WHAT THE TASK REQUIRES
Would you copy only the lines below, beginning with the one that contains "left wrist: (1483, 656)" and running through the last entry line?

EXTRACTED RECORDS
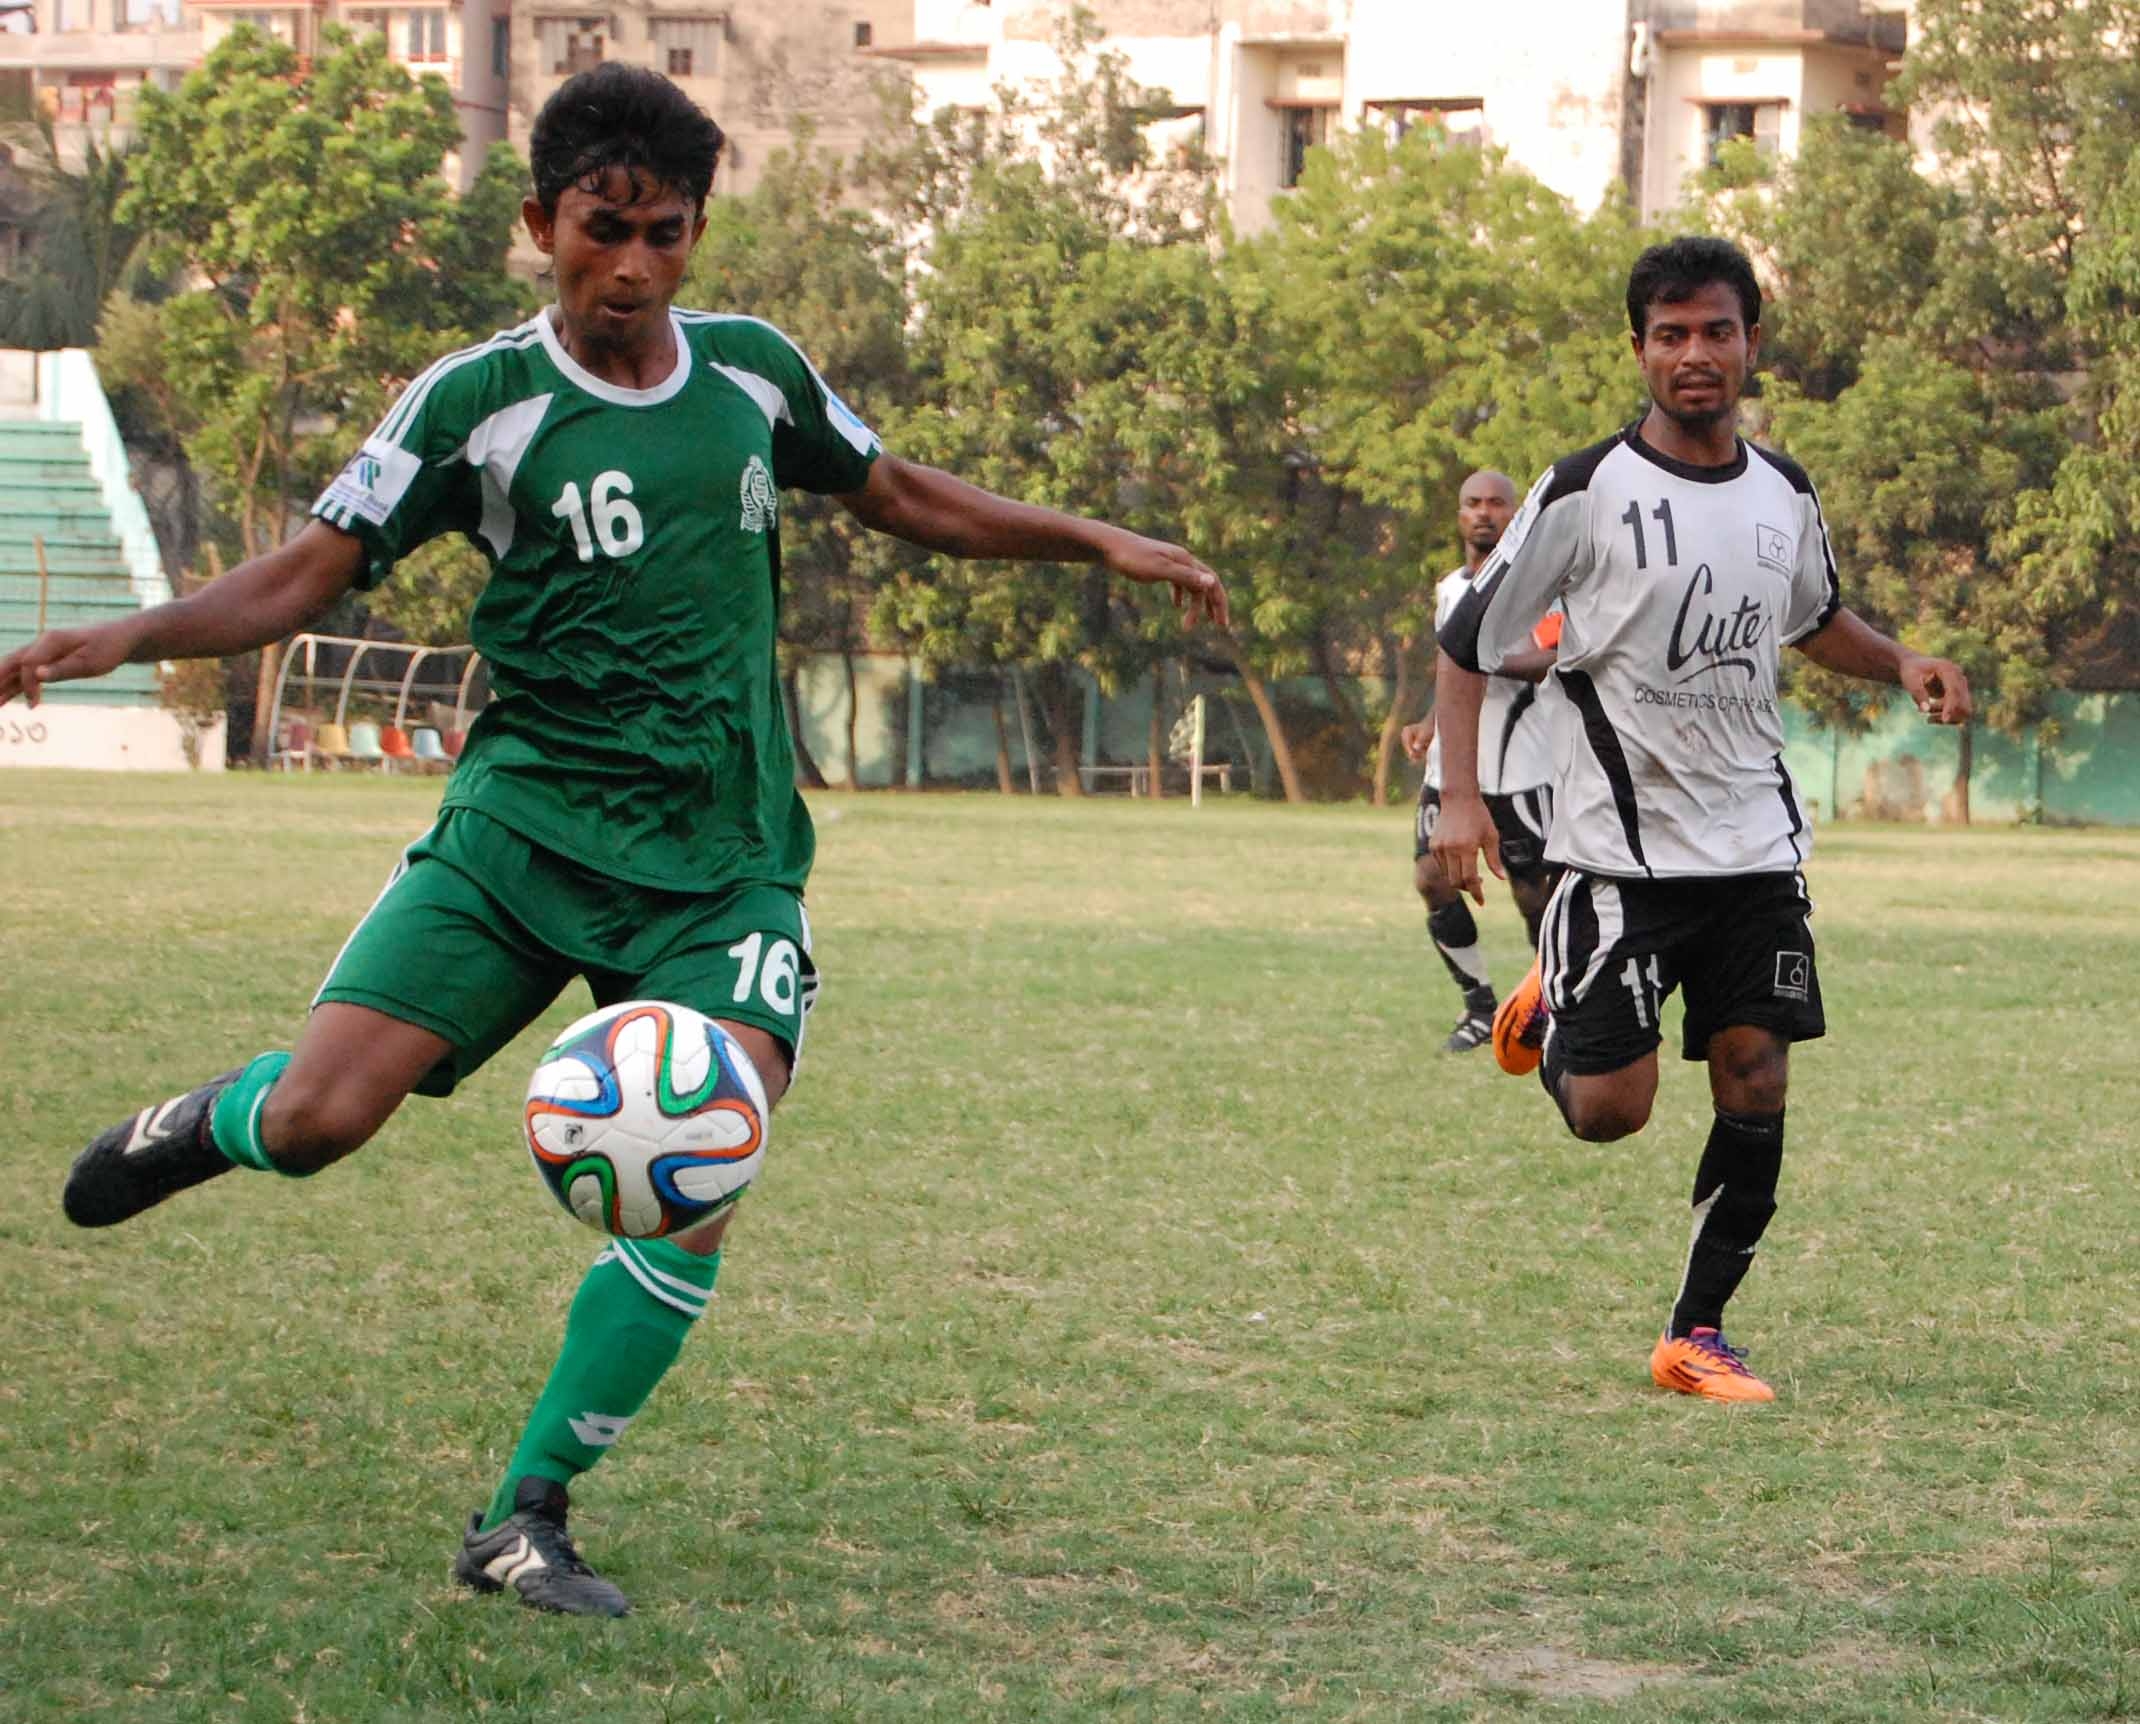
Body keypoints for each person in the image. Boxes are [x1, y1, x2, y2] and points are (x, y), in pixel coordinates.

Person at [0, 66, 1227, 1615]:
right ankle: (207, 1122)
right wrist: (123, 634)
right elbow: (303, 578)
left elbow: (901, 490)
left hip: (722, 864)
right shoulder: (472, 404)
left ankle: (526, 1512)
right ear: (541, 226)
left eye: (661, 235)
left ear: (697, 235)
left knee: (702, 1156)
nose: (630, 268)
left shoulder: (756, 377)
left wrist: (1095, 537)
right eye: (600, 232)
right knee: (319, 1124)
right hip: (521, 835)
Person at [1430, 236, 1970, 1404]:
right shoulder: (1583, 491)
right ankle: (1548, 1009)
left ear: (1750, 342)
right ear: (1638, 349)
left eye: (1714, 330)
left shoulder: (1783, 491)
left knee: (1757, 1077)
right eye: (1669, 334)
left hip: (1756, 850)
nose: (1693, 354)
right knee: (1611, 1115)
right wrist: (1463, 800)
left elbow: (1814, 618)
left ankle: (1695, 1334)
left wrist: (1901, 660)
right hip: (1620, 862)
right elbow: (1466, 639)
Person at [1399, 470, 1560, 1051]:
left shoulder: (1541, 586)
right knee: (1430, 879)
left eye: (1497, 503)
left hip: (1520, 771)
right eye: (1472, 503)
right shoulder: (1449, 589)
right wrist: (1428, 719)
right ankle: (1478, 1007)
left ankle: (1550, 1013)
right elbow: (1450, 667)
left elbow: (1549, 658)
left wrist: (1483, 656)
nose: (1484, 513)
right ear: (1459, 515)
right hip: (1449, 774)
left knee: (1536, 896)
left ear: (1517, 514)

EXERCISE SOLUTION
left wrist: (1483, 656)
nose: (1484, 513)
right ear: (1459, 515)
right hip: (1449, 774)
left knee: (1536, 896)
left ear: (1517, 514)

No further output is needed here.